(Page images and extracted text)
*** Block opens ***

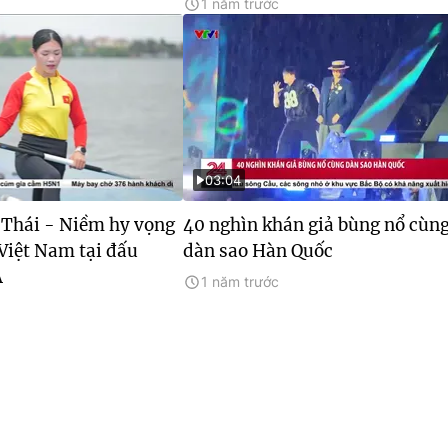
1 năm trước
03:04
Thái - Niềm hy vọng
40 nghìn khán giả bùng nổ cùn
Việt Nam tại đấu
dàn sao Hàn Quốc
Á
1 năm trước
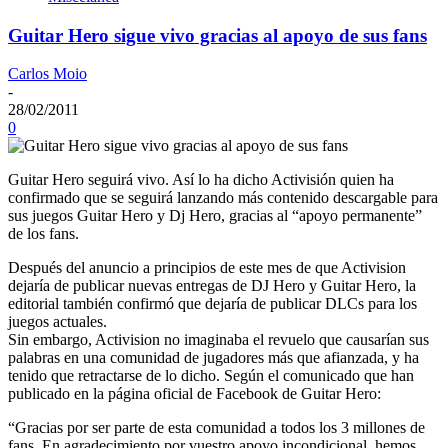
Guitar Hero sigue vivo gracias al apoyo de sus fans
Carlos Moio
-
28/02/2011
0
Guitar Hero seguirá vivo. Así lo ha dicho Activisión quien ha
confirmado que se seguirá lanzando más contenido descargable para
sus juegos Guitar Hero y Dj Hero, gracias al “apoyo permanente”
de los fans.
Después del anuncio a principios de este mes de que Activision
dejaría de publicar nuevas entregas de DJ Hero y Guitar Hero, la
editorial también confirmó que dejaría de publicar DLCs para los
juegos actuales.
Sin embargo, Activision no imaginaba el revuelo que causarían sus
palabras en una comunidad de jugadores más que afianzada, y ha
tenido que retractarse de lo dicho. Según el comunicado que han
publicado en la página oficial de Facebook de Guitar Hero:
“Gracias por ser parte de esta comunidad a todos los 3 millones de
fans. En agradecimiento por vuestro apoyo incondicional, hemos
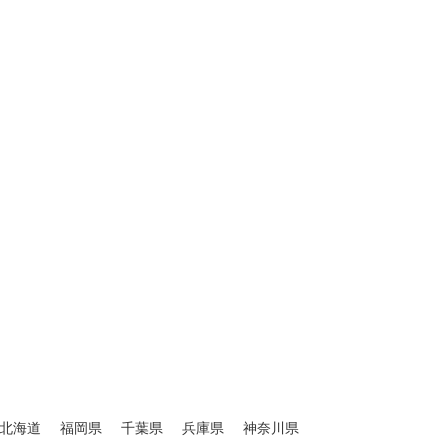
北海道
福岡県
千葉県
兵庫県
神奈川県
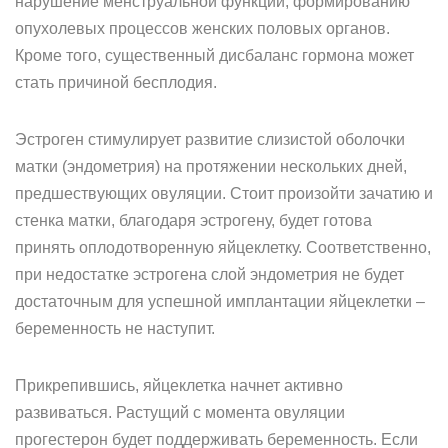
нарушение менструальной функции, формированию
опухолевых процессов женских половых органов.
Кроме того, существенный дисбаланс гормона может
стать причиной бесплодия.
Эстроген стимулирует развитие слизистой оболочки
матки (эндометрия) на протяжении нескольких дней,
предшествующих овуляции. Стоит произойти зачатию и
стенка матки, благодаря эстрогену, будет готова
принять оплодотворенную яйцеклетку. Соответственно,
при недостатке эстрогена слой эндометрия не будет
достаточным для успешной имплантации яйцеклетки –
беременность не наступит.
Прикрепившись, яйцеклетка начнет активно
развиваться. Растущий с момента овуляции
прогестерон будет поддерживать беременность. Если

*** Block closes ***

#### Task
Lines containing the word "fans" are to be pulled from the records and copied.

#### Result
Guitar Hero sigue vivo gracias al apoyo de sus fans
de los fans.
fans. En agradecimiento por vuestro apoyo incondicional, hemos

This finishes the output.